The court found Priyanto guilty of planning the murder, but came to no conclusion as to whether he was acting on someone else's orders. Friends and associates of Mr. Munir have welcomed the verdict, but they say it does not close the case.

Mr. Munir was the founder of the human rights group Imparsial. Rachland Nashidik is his successor.

"I believe the verdict was not enough in terms of that it only punish an actor, but not the mastermind, and also there is a big possibility that in the process of appeal, he could be freed," he said.

Mr. Munir was one of the most prominent of the generation of Indonesian human rights activists who were instrumental in bringing down the dictatorship of President Suharto in the late 1990s.
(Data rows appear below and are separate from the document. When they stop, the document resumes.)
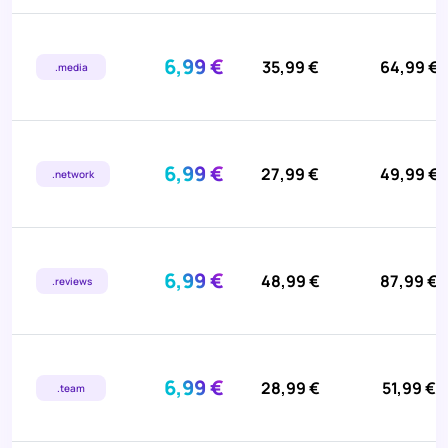
6,99 €
35,99 €
64,99 €
.media
6,99 €
27,99 €
49,99 €
.network
6,99 €
48,99 €
87,99 €
.reviews
6,99 €
28,99 €
51,99 €
.team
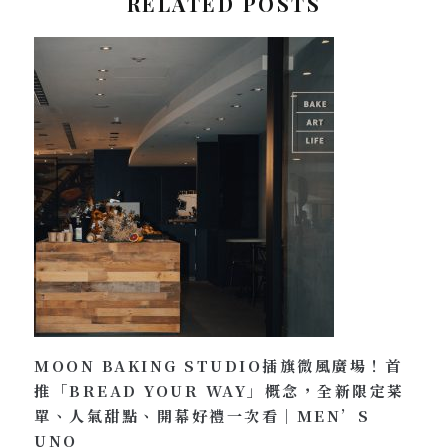
RELATED POSTS
MOON BAKING STUDIO插旗微風廣場！首
推「BREAD YOUR WAY」概念，全新限定菜
單、人氣甜點、開幕好禮一次看｜MEN’S
UNO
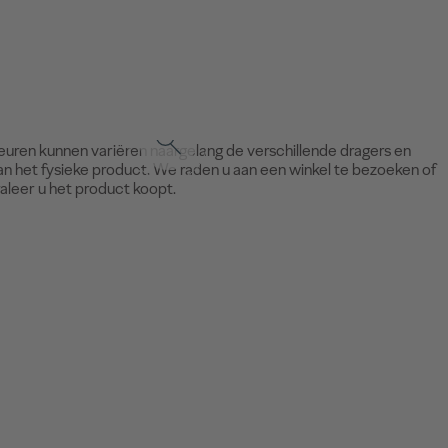
leuren kunnen variëren naargelang de verschillende dragers en
an het fysieke product. We raden u aan een winkel te bezoeken of
raleer u het product koopt.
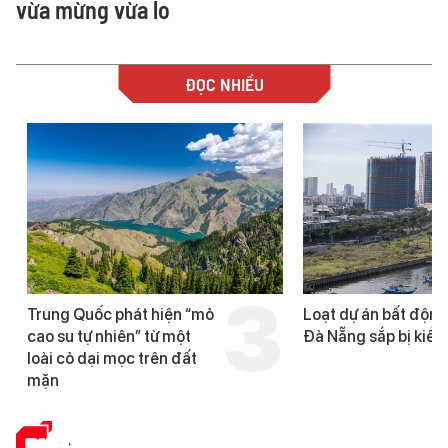
vừa mừng vừa lo
ĐỌC NHIỀU
Trung Quốc phát hiện “mỏ
Loạt dự án bất động 
cao su tự nhiên” từ một
Đà Nẵng sắp bị kiểm t
loài cỏ dại mọc trên đất
mặn
PHÂN TÍCH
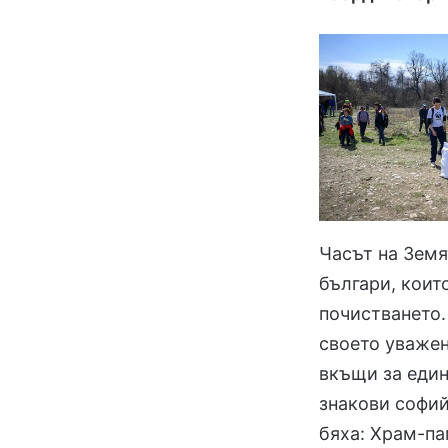
Часът на Земя
българи, коит
почистването.
своето уважен
вкъщи за един
знакови софий
бяха: Храм-па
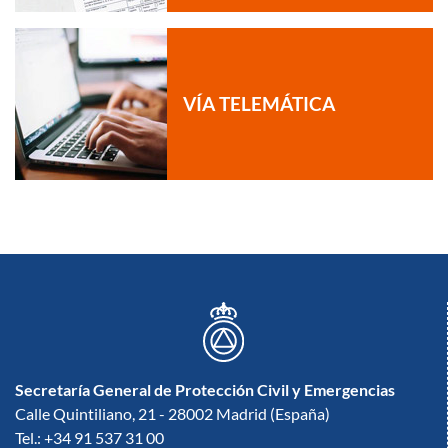
VÍA TELEMÁTICA
Secretaría General de Protección Civil y Emergencias
Calle Quintiliano, 21 - 28002 Madrid (España)
Tel.: +34 91 537 31 00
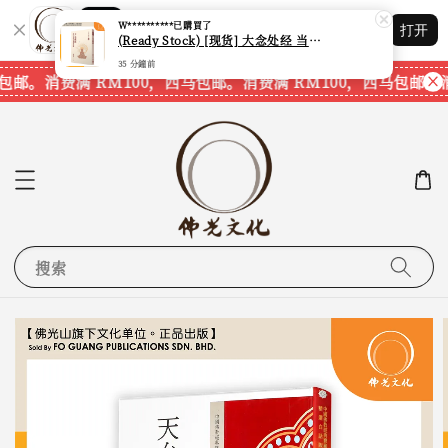
Shopping: 追踪您的订单
打开
您信赖的商店
包邮。
消费满 RM100，西马包邮。
消费满 RM100，西马包邮。
消
搜索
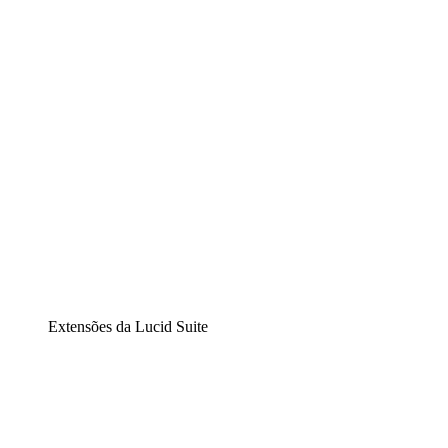
Diagramação inteligente
Lucidspark
Lousa interativa virtual
airfocus
Gestão de produtos e roadmaps
Extensões da Lucid Suite
Extensão Nuvem
Entenda e planeje melhor as mudanças futuras em sua
infraestrutura de nuvem.
Extensão Processos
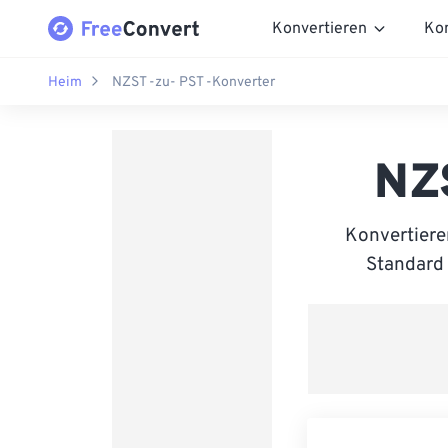
Konvertieren
Ko
Heim
NZST -zu- PST -Konverter
NZ
Konvertiere
Standard 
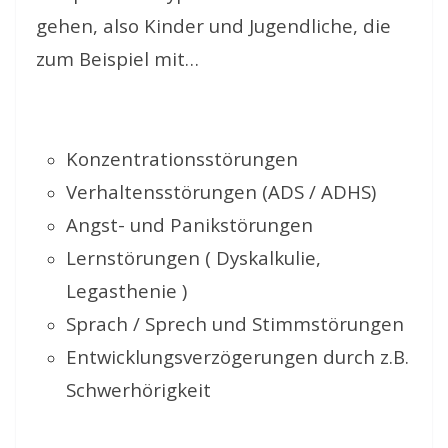
gehen, also Kinder und Jugendliche, die
zum Beispiel mit…
Konzentrationsstörungen
Verhaltensstörungen (ADS / ADHS)
Angst- und Panikstörungen
Lernstörungen ( Dyskalkulie,
Legasthenie )
Sprach / Sprech und Stimmstörungen
Entwicklungsverzögerungen durch z.B.
Schwerhörigkeit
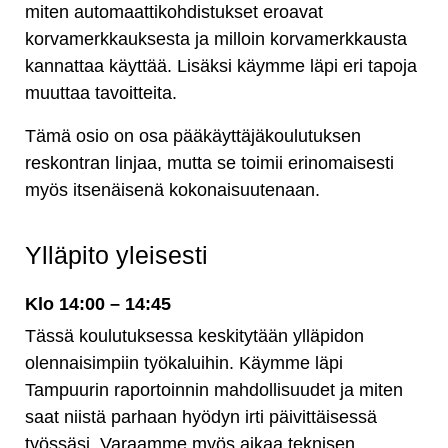
miten automaattikohdistukset eroavat
korvamerkkauksesta ja milloin korvamerkkausta
kannattaa käyttää. Lisäksi käymme läpi eri tapoja
muuttaa tavoitteita.
Tämä osio on osa pääkäyttäjäkoulutuksen
reskontran linjaa, mutta se toimii erinomaisesti
myös itsenäisenä kokonaisuutenaan.
Ylläpito yleisesti
Klo 14:00 – 14:45
Tässä koulutuksessa keskitytään ylläpidon
olennaisimpiin työkaluihin. Käymme läpi
Tampuurin raportoinnin mahdollisuudet ja miten
saat niistä parhaan hyödyn irti päivittäisessä
työssäsi. Varaamme myös aikaa teknisen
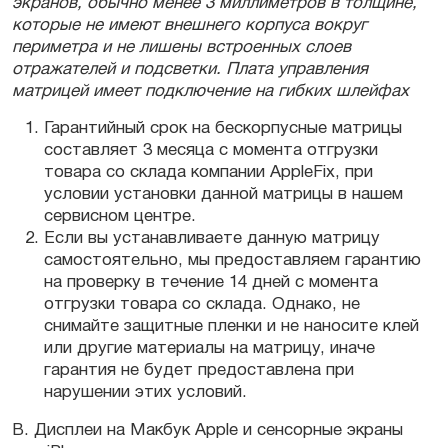
экранов, обычно менее 3 миллиметров в толщине,
которые не имеют внешнего корпуса вокруг
периметра и не лишены встроенных слоев
отражателей и подсветки. Плата управления
матрицей имеет подключение на гибких шлейфах
Гарантийный срок на бескорпусные матрицы
составляет 3 месяца с момента отгрузки
товара со склада компании AppleFix, при
условии установки данной матрицы в нашем
сервисном центре.
Если вы устанавливаете данную матрицу
самостоятельно, мы предоставляем гарантию
на проверку в течение 14 дней с момента
отгрузки товара со склада. Однако, не
снимайте защитные пленки и не наносите клей
или другие материалы на матрицу, иначе
гарантия не будет предоставлена при
нарушении этих условий.
B. Дисплеи на Макбук Apple и сенсорные экраны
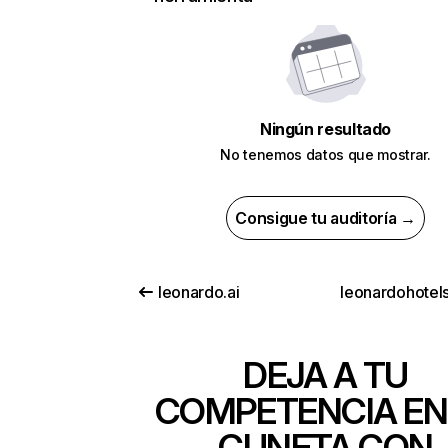
Ningún resultado
No tenemos datos que mostrar.
Consigue tu auditoría →
leonardo.ai
leonardohotels
DEJA A TU
COMPETENCIA EN
CUNETA CON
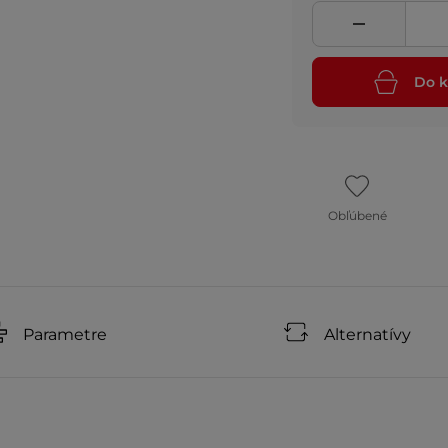
Do k
Obľúbené
Parametre
Alternatívy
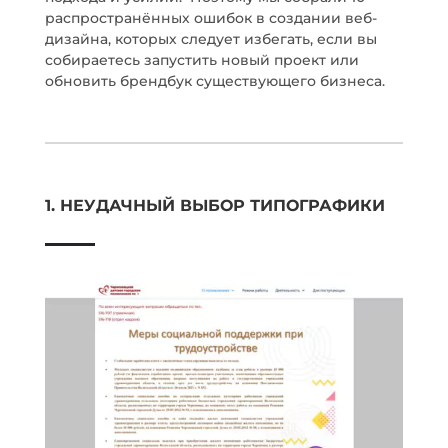
распространённых ошибок в создании веб-
дизайна, которых следует избегать, если вы
собираетесь запустить новый проект или
обновить брендбук существующего бизнеса.
1. НЕУДАЧНЫЙ ВЫБОР ТИПОГРАФИКИ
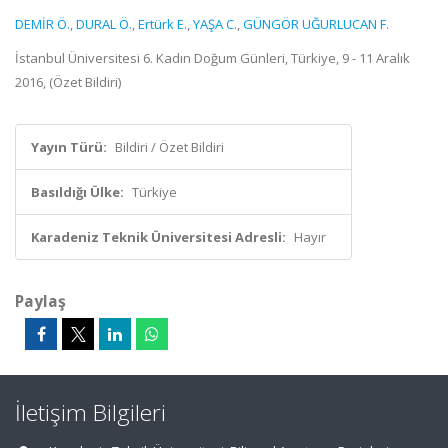
DEMİR Ö.
,
DURAL Ö.
,
Ertürk E.
,
YAŞA C.
,
GÜNGÖR UĞURLUCAN F.
İstanbul Üniversitesi 6. Kadın Doğum Günleri, Türkiye, 9 - 11 Aralık
2016, (Özet Bildiri)
Yayın Türü:
Bildiri / Özet Bildiri
Basıldığı Ülke:
Türkiye
Karadeniz Teknik Üniversitesi Adresli:
Hayır
Paylaş
İletişim Bilgileri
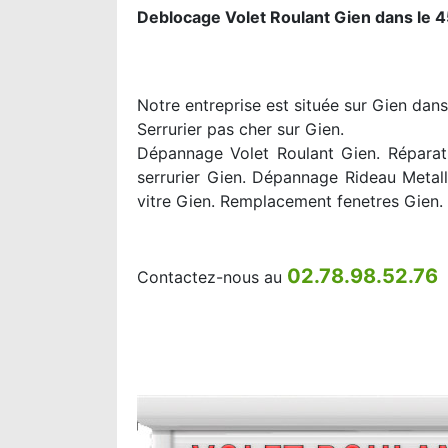
Deblocage Volet Roulant Gien dans le 
Notre entreprise est située sur Gien dans
Serrurier pas cher sur Gien.
Dépannage Volet Roulant Gien. Réparati
serrurier Gien. Dépannage Rideau Metal
vitre Gien. Remplacement fenetres Gien.
02.78.98.52.76
Contactez-nous au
The killing sparked an outcry, prompting the new president, Susilo Bambang Yudhoyono, to instigate a high-level inquiry.

When the inquiry board delivered its verdict in June, it recommended that links between Priyanto and the National Intelligence Agency be probed further.

The prosecution alleged that Priyanto was working with the intelligence agency, but that was not proven during the trial, and both the convicted man and the agency deny it. As his sentence was read in the central Jakarta court, Priyanto shouted his innocence.